--- start of EXTRACT PROVIDED ---

PDF connector methods

Release version: Australia

Updated March 12, 2026

8 minutes to read

Summarize

Summarized using AI

Summary of PDF Connector Methods

The PDF connector in RPA Desktop Design Studio enables efficient processing and automation of PDF documents. It provides various methods for loading, converting, extracting, and manipulating PDF content, facilitating seamless document automation workflows.

Show full answer Show less

Key Features

Load: Initializes a PDF for interaction, requiring the file path and optionally a password for protected documents.
Close: Releases resources associated with the PDF after operations are complete.
ConvertToExcel: Converts PDF content to Excel format, with options to convert only tables.
ConvertToHTML: Converts a specified page (or all pages) of a PDF to HTML format.
ConvertToImage: Converts a specified page of a PDF to an image, allowing customization of DPI and quality.
ConvertToWord: Generates a Word document from a PDF file.
ExtractImages: Extracts images from specified pages of a PDF.
GetAllTables: Retrieves all tables from a PDF as a list of DataTables.
GetText: Extracts text from a specified range of PDF pages.
Merge: Combines multiple PDF files into a single document.
Split: Divides a single PDF into separate files for each page.

Key Outcomes

By leveraging these PDF connector methods, ServiceNow customers can streamline document processing, enhance data extraction capabilities, and improve overall efficiency in handling PDF files. This enables better data management and integration within automated workflows, ultimately supporting business objectives and operational efficiency.

Accelerate PDF processing for your document automation by using the various methods of PDF connector in RPA Desktop Design Studio.

Prerequisites for using the PDF connector

Use the Load method in PDF connector before using the other methods. Call this method with the full path to the PDF file (FilePath) and optionally provide a password (Password) if the PDF is protected.

Close

Closes the resources associated with the PDF document. Use this method to release any references and resources after using the Load method.

Call this method when you no longer need to use the PDF document or after completing operations with it.

ConvertToExcel

Converts a PDF document to a Microsoft Excel document. Optionally, only tables can be converted if specified.

Call this method with the file path where the converted Excel document must be saved, and optionally set ConvertTablesOnly to True if only tables must be converted.

Table 1. Parameters of the ConvertToExcel method
Parameter	Description	Data type
ExcelFilepath	The file path where the converted Excel document (.xlsx) is saved. Ensure the file path includes the file name and extension.	String
ConvertTablesOnly	If set to True, only tables from the PDF document are converted to Excel. Default is True.	Boolean

ConvertToHTML

Converts a specified page of a PDF to HTML format. If the page number is less than or equal to 0, all pages of the PDF are converted to HTML.

Call this method with the page number of the PDF that you want to convert to HTML. If you pass a page number less than or equal to 0, the entire PDF will be converted to HTML. The method returns the HTML content as a string.

--- end of EXTRACT PROVIDED ---
--- start of SUPPLIED ENTRIES ---

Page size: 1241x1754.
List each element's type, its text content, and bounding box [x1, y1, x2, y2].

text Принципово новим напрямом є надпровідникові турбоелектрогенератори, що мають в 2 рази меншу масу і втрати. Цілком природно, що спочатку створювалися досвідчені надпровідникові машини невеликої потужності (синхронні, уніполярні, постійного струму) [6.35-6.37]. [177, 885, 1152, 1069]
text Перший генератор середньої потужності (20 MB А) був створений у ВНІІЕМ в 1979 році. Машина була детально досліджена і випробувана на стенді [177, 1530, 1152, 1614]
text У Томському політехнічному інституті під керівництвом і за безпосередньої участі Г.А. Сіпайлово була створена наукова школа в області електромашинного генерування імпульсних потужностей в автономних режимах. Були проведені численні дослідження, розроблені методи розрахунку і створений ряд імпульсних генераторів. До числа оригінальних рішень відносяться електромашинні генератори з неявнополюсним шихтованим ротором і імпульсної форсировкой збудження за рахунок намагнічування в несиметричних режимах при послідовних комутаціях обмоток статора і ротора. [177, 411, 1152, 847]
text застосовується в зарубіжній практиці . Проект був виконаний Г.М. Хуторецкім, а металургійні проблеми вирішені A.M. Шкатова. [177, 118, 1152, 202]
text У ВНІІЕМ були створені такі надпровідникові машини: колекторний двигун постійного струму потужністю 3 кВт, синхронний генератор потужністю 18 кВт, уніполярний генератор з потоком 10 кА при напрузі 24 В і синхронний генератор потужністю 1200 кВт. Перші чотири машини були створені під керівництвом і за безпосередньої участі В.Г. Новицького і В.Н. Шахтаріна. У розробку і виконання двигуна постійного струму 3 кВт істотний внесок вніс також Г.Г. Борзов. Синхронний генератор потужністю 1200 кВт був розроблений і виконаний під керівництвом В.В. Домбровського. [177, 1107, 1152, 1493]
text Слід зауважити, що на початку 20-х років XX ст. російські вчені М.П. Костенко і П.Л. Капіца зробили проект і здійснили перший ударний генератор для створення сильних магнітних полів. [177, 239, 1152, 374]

--- end of SUPPLIED ENTRIES ---

Extend the PDF connector methods documentation past its last sentence, keeping the same style and format.

RESULT OF THE TASK:
Table 2. Parameters of the ConvertToHTML method
Parameter	Description	Data type
PageNumber (Data In)	The page number of the PDF to be converted to HTML. If this parameter is less than or equal to 0, all pages of the PDF are converted to HTML. Page numbers typically start from 1.	Int32
Return (Data Out)	This method returns the HTML content as a string, representing the content of the PDF file.	String

ConvertToImage

Converts a specified page of a PDF document to an image. Optionally, specify the image path where the image is saved, DPI (dots per inch), and image quality.

Call this method with the page number of the PDF to convert, the file path where the image must be saved, and optionally adjust the DPI and image quality parameters.

Table 3. Parameters of the ConvertToImage method
Parameter	Description	Data type
PageNumber	The page number of the PDF to be converted to an image. Page numbers typically start from 1.	Int32
ImagePath	The file path where the converted image is saved. Ensure the file path includes the file name and extension	String
Dpi	The DPI (dots per inch) resolution for the generated image. Default is 200 DPI.	Int32
Quality	The quality level of the generated image, ranging from 0 (lowest) to 100 (highest). Default is 95.	Int32

ConvertToImages

Converts a PDF document to images. Optionally, specify the folder path where the images are saved, DPI (dots per inch), image quality, and an optional list to store the generated file names.

Call this method with the folder path where the images must be saved. Optionally, adjust the DPI and image quality parameters. If you provide a list as the FileNames parameter, it is populated with the names of the generated image files.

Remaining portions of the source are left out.